[Saved entries]
^^^^^^^^
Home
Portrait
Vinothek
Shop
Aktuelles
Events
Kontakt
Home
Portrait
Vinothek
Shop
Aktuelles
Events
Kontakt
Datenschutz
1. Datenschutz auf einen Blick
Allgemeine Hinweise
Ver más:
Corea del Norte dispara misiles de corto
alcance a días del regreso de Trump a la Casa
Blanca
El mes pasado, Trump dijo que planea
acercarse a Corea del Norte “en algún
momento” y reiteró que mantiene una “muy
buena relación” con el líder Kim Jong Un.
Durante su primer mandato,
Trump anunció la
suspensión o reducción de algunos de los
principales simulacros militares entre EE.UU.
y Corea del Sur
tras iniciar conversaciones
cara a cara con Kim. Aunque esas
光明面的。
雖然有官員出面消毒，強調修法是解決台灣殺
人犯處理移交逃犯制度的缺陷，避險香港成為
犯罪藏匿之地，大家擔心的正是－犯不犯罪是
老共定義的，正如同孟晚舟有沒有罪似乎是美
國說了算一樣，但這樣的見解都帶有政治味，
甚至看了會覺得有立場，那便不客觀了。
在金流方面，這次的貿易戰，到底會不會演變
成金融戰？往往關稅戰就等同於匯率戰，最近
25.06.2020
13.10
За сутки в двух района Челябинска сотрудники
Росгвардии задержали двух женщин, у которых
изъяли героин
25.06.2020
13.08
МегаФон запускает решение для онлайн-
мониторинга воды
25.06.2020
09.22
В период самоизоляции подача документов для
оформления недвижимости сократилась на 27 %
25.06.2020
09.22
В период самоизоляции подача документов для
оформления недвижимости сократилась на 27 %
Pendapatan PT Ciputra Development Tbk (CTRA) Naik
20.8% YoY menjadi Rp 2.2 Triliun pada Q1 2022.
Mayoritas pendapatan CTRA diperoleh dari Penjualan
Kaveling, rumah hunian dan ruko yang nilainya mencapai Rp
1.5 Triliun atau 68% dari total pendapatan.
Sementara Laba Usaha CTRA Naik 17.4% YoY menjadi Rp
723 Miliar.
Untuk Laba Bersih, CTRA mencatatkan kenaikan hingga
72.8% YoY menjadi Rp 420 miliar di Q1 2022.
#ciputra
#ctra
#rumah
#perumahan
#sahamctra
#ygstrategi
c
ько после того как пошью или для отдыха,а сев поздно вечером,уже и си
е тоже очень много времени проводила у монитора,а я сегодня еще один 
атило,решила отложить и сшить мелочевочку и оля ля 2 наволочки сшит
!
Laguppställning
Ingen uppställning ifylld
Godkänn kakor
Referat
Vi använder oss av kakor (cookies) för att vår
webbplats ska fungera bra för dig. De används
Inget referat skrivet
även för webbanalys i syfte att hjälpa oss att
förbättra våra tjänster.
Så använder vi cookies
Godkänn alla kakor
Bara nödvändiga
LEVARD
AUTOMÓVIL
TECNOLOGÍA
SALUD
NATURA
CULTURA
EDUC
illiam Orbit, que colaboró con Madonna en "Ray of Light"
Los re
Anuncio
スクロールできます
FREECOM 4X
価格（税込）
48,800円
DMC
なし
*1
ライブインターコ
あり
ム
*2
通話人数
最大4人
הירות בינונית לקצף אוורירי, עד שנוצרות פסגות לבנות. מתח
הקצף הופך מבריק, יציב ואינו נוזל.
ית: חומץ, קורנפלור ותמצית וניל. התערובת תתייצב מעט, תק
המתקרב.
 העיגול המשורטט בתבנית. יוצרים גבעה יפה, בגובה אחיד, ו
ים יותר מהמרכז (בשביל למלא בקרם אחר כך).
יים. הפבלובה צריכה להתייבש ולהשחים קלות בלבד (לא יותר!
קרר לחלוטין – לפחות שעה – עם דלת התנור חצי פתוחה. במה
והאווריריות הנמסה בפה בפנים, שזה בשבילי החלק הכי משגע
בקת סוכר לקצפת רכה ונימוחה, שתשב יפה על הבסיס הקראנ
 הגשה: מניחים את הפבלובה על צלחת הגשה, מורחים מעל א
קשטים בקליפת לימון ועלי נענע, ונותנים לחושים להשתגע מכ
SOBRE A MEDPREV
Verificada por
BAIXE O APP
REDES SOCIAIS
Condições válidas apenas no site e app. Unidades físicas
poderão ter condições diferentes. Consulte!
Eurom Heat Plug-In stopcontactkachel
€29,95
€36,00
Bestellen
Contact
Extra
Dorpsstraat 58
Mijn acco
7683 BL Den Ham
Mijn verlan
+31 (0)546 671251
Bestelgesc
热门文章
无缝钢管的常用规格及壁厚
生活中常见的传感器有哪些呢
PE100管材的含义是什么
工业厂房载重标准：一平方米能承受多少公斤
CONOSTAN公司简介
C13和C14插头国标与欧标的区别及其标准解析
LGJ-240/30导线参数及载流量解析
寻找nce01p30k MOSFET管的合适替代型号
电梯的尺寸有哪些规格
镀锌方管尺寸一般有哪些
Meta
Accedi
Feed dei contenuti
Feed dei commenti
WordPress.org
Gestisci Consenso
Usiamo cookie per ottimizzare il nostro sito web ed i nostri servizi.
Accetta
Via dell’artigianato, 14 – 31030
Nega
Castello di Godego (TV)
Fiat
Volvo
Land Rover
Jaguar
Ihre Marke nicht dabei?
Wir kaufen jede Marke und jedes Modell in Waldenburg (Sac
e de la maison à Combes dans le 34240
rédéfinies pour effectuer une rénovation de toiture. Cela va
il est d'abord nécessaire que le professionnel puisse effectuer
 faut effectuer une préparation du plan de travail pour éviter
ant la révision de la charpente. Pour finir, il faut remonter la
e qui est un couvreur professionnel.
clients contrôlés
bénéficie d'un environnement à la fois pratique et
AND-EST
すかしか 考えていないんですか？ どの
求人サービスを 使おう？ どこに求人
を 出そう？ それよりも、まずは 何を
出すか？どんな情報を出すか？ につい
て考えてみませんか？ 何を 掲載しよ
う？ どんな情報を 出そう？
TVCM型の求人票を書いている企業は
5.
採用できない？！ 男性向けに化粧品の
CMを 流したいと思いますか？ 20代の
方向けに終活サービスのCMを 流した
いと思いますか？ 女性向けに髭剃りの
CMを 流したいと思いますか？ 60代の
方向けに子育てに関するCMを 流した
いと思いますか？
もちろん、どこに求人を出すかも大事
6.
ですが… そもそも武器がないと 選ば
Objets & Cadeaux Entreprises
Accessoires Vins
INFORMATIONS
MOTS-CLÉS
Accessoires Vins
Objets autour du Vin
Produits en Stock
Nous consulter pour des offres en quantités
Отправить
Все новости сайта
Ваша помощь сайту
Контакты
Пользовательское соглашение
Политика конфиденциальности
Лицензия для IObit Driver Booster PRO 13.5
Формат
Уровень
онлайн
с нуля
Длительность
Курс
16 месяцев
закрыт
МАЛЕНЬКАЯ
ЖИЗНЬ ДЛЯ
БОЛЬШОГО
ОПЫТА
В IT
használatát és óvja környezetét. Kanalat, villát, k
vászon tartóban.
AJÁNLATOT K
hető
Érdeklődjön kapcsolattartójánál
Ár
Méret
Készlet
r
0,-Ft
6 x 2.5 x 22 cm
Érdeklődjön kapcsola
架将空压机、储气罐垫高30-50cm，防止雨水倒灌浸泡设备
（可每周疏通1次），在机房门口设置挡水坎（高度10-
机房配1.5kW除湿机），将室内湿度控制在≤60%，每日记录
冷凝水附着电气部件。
^^^^^^^^
→ **What is required**
Copy the data above word for word, from the very beginning through the line containing "Bara nödvändiga".

→ **Answer space**
Home
Portrait
Vinothek
Shop
Aktuelles
Events
Kontakt
Home
Portrait
Vinothek
Shop
Aktuelles
Events
Kontakt
Datenschutz
1. Datenschutz auf einen Blick
Allgemeine Hinweise
Ver más:
Corea del Norte dispara misiles de corto
alcance a días del regreso de Trump a la Casa
Blanca
El mes pasado, Trump dijo que planea
acercarse a Corea del Norte “en algún
momento” y reiteró que mantiene una “muy
buena relación” con el líder Kim Jong Un.
Durante su primer mandato,
Trump anunció la
suspensión o reducción de algunos de los
principales simulacros militares entre EE.UU.
y Corea del Sur
tras iniciar conversaciones
cara a cara con Kim. Aunque esas
光明面的。
雖然有官員出面消毒，強調修法是解決台灣殺
人犯處理移交逃犯制度的缺陷，避險香港成為
犯罪藏匿之地，大家擔心的正是－犯不犯罪是
老共定義的，正如同孟晚舟有沒有罪似乎是美
國說了算一樣，但這樣的見解都帶有政治味，
甚至看了會覺得有立場，那便不客觀了。
在金流方面，這次的貿易戰，到底會不會演變
成金融戰？往往關稅戰就等同於匯率戰，最近
25.06.2020
13.10
За сутки в двух района Челябинска сотрудники
Росгвардии задержали двух женщин, у которых
изъяли героин
25.06.2020
13.08
МегаФон запускает решение для онлайн-
мониторинга воды
25.06.2020
09.22
В период самоизоляции подача документов для
оформления недвижимости сократилась на 27 %
25.06.2020
09.22
В период самоизоляции подача документов для
оформления недвижимости сократилась на 27 %
Pendapatan PT Ciputra Development Tbk (CTRA) Naik
20.8% YoY menjadi Rp 2.2 Triliun pada Q1 2022.
Mayoritas pendapatan CTRA diperoleh dari Penjualan
Kaveling, rumah hunian dan ruko yang nilainya mencapai Rp
1.5 Triliun atau 68% dari total pendapatan.
Sementara Laba Usaha CTRA Naik 17.4% YoY menjadi Rp
723 Miliar.
Untuk Laba Bersih, CTRA mencatatkan kenaikan hingga
72.8% YoY menjadi Rp 420 miliar di Q1 2022.
#ciputra
#ctra
#rumah
#perumahan
#sahamctra
#ygstrategi
c
ько после того как пошью или для отдыха,а сев поздно вечером,уже и си
е тоже очень много времени проводила у монитора,а я сегодня еще один 
атило,решила отложить и сшить мелочевочку и оля ля 2 наволочки сшит
!
Laguppställning
Ingen uppställning ifylld
Godkänn kakor
Referat
Vi använder oss av kakor (cookies) för att vår
webbplats ska fungera bra för dig. De används
Inget referat skrivet
även för webbanalys i syfte att hjälpa oss att
förbättra våra tjänster.
Så använder vi cookies
Godkänn alla kakor
Bara nödvändiga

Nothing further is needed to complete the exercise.